Read sas7bdat files in R with GGASoftware Parso library

... using the new R package sas7bdat.parso.

The software company GGASoftware has extended the work of myself and others on the sas7bdat R package by developing a Java library called Parso, which also reads sas7bdat files. They have worked out most of the remaining kinks. For example, the Parso library reads sas7bdat files with compressed data (i.e., written with COMPRESS=yes or COMPRESS=binary). I hope to eventually bring the project full circle, and incorporate their improvements into the sas7bdat file format documentation and code in the sas7bdat package.

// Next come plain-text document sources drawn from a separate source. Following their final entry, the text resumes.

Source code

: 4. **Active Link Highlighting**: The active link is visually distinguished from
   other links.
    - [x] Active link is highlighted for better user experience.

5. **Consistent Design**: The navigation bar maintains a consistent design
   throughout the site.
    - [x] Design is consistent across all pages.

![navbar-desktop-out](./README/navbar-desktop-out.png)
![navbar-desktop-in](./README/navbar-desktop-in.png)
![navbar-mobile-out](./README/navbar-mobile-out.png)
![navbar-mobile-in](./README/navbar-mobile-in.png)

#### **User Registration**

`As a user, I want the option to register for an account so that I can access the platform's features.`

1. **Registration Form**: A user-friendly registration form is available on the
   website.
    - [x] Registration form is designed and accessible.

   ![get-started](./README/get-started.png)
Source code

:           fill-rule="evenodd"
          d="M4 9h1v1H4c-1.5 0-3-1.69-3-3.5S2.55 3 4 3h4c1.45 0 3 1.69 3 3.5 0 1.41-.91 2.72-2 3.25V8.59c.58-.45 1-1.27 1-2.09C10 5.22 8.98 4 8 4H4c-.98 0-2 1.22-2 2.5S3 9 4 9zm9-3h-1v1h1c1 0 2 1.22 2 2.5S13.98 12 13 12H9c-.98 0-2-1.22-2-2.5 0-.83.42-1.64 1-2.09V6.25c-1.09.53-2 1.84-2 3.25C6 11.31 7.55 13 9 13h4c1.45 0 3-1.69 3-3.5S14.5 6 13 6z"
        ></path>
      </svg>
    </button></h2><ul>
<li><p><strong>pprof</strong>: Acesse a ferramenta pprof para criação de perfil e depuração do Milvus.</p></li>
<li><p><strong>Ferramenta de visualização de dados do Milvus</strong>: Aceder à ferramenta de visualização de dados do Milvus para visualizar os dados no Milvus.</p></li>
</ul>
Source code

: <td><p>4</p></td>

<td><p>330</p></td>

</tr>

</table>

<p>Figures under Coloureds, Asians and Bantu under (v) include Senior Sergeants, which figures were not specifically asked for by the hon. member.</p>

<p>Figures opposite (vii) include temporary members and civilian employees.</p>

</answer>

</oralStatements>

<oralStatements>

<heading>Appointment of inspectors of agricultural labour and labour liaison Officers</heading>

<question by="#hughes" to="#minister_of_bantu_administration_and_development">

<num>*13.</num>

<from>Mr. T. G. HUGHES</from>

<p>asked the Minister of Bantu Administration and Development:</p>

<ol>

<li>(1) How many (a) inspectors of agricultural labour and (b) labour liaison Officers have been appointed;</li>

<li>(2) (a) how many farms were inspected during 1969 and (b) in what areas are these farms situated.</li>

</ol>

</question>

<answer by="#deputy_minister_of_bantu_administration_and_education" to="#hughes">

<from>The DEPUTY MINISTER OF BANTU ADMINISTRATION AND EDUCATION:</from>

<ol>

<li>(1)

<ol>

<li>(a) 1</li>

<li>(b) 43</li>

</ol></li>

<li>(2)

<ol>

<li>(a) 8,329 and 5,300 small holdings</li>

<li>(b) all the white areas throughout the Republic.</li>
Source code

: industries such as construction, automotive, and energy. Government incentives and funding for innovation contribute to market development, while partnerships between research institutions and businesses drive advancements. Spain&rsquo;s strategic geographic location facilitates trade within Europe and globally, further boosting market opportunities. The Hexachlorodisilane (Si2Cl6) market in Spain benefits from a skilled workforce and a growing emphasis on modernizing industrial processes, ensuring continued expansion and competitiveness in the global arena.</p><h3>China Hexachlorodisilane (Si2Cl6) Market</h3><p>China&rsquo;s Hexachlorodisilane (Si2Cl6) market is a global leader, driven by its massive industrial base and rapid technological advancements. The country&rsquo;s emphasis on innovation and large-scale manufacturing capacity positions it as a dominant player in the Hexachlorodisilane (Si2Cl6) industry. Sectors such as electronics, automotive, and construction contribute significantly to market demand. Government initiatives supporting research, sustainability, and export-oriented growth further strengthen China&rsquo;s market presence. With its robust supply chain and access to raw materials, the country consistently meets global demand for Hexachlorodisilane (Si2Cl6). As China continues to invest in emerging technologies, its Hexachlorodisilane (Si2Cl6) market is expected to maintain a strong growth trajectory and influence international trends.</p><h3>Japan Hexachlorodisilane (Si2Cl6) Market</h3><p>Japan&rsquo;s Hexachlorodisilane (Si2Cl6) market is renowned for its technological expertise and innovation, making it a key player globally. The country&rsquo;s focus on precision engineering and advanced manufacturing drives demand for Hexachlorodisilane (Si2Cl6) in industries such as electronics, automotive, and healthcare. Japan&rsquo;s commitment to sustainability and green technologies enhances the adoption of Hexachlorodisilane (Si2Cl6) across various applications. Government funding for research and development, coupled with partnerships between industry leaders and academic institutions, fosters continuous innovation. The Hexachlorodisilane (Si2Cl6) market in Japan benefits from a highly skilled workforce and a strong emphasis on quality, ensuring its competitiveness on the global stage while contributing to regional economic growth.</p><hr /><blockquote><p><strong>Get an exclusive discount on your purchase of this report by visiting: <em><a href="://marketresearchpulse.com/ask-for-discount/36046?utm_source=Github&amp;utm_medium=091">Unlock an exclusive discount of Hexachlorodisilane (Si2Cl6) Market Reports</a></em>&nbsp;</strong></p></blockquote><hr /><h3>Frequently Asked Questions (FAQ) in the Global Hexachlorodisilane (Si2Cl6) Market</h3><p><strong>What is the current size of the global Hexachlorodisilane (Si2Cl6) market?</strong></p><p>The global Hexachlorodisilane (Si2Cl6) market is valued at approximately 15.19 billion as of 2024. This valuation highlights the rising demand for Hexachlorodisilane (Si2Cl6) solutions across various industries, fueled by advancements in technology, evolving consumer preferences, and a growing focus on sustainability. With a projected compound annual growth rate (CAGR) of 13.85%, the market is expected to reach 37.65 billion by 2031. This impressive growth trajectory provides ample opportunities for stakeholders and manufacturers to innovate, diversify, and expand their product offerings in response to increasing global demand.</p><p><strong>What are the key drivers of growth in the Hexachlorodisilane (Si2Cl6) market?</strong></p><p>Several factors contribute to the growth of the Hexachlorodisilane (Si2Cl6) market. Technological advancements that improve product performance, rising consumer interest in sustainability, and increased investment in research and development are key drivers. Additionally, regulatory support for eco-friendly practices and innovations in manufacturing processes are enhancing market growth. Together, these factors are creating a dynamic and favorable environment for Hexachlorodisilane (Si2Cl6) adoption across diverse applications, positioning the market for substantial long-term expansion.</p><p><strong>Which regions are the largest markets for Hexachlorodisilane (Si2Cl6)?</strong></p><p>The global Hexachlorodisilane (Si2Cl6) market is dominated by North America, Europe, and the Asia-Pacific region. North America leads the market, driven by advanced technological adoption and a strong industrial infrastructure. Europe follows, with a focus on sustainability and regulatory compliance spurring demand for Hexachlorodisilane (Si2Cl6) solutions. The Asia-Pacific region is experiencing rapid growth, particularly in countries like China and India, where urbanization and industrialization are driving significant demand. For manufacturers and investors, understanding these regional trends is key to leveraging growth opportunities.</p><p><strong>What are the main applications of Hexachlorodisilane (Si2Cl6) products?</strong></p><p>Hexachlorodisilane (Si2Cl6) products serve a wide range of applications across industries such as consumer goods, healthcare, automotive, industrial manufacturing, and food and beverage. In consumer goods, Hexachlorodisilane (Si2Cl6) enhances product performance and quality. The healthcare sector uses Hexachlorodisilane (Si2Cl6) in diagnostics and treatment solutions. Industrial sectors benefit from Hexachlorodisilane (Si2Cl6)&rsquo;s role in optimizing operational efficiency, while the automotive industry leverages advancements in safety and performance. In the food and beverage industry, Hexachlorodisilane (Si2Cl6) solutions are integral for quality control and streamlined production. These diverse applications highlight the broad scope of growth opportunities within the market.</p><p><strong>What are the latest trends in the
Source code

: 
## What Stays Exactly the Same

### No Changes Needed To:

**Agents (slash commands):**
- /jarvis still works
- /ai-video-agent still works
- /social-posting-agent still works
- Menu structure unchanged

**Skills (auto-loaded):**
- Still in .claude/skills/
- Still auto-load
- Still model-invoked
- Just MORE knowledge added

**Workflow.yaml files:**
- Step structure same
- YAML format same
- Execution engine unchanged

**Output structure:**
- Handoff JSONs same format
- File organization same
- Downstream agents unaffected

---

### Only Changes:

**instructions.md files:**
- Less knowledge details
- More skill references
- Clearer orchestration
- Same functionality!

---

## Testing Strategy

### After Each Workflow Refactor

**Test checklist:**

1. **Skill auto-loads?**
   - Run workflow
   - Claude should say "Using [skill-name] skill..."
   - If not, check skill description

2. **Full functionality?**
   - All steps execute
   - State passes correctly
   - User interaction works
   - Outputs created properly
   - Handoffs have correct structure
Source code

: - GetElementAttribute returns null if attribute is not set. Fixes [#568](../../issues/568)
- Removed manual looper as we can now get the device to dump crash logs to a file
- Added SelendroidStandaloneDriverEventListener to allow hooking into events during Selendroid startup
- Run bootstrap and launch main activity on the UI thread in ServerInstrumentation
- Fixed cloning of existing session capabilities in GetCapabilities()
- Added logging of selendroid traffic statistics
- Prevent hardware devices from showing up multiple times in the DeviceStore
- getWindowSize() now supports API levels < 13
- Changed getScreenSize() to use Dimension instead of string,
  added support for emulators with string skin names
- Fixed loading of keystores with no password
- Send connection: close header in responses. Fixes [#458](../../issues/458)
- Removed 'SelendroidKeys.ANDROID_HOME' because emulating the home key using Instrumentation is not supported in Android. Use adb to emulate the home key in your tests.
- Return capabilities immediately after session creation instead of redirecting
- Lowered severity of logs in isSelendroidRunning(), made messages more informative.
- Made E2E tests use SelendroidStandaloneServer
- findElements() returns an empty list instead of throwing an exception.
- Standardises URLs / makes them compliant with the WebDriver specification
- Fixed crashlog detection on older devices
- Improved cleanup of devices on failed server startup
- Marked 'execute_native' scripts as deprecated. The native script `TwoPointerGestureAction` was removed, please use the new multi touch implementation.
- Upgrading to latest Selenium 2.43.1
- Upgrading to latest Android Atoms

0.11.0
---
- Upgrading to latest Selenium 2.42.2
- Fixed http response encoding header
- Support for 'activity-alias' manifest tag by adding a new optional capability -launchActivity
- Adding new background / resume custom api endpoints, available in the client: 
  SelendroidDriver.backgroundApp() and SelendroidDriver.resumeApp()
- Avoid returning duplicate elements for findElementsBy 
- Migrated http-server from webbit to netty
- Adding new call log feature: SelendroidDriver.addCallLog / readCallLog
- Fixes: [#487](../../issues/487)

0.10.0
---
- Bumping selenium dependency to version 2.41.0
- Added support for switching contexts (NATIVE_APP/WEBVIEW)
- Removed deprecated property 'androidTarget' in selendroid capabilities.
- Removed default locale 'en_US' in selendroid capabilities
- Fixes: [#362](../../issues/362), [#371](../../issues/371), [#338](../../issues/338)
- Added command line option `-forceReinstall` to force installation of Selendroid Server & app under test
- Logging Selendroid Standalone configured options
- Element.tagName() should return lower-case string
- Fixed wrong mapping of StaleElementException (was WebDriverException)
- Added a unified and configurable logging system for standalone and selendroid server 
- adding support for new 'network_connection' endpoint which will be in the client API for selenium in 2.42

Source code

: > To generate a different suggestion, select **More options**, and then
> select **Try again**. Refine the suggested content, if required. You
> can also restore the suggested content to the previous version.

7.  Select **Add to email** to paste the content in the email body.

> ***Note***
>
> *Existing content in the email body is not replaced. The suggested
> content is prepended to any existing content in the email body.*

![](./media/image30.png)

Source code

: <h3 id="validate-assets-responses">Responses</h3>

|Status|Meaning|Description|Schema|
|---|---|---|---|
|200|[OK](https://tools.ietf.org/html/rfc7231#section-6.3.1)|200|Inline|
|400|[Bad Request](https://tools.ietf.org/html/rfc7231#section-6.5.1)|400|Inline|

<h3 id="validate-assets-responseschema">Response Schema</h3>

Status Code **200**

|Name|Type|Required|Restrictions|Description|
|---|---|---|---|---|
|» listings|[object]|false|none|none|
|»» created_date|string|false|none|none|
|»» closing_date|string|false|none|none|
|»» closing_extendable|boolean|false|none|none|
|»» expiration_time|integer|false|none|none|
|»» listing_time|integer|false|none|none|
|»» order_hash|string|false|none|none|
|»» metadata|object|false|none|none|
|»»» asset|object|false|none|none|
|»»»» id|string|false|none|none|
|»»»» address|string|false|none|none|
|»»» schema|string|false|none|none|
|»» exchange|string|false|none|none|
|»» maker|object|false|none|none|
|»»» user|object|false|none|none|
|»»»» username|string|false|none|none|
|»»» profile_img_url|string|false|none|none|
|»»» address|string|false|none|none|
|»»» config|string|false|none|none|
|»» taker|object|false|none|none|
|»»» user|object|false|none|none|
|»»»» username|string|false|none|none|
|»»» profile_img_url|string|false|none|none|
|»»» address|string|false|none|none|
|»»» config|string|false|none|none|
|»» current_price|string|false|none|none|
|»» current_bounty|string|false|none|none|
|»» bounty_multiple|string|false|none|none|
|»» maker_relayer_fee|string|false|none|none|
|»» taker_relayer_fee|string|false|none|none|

The Parso library is made available under terms of the GPLv3, and is also available under a commercial license. So, last weekend, with the help of Tobias Verbeke's helloJavaWorld R package template, I implemented an R package that wraps the functionality of the Parso library. The new package, sas7bdat.parso (currently hosted exclusively on GitHub), depends on the R package rJava, and implements the functions s7b2csv and read.sas7bdat.parso. The former function is the workhorse, which reads a sas7bdat file and writes a corresponding CSV file. All of the file input/output happens in the Java implementation (for speed and simplicity). The latter function read.sas7bdat.parso simply converts a sas7bdat file to temporary (i.e., using tempfile) CSV file, and then reads the CSV file using read.csv. There may still be some kinks the the Parso library, or in the wrapper R package, but I hope that this additional resource will help finally eliminate the SAS data file barrier that many of us have experienced for years.

Installation of the R package rJava is more complicated than simply calling install.packages("rJava"). In order for the rJava package to work, and hence the sas7bdat.parso package, a JDK (Java Development Kit) must be installed. You can download the Oracle JDK from the Oracle website. Once the JDK is installed, the easiest way to install the sas7bdat.parso library is using the install_github function in the devtools package (e.g., library("devtools"); install_github("biostatmatt/sas7bdat.parso")). For additional details on installing the rJava package, see the RForge site.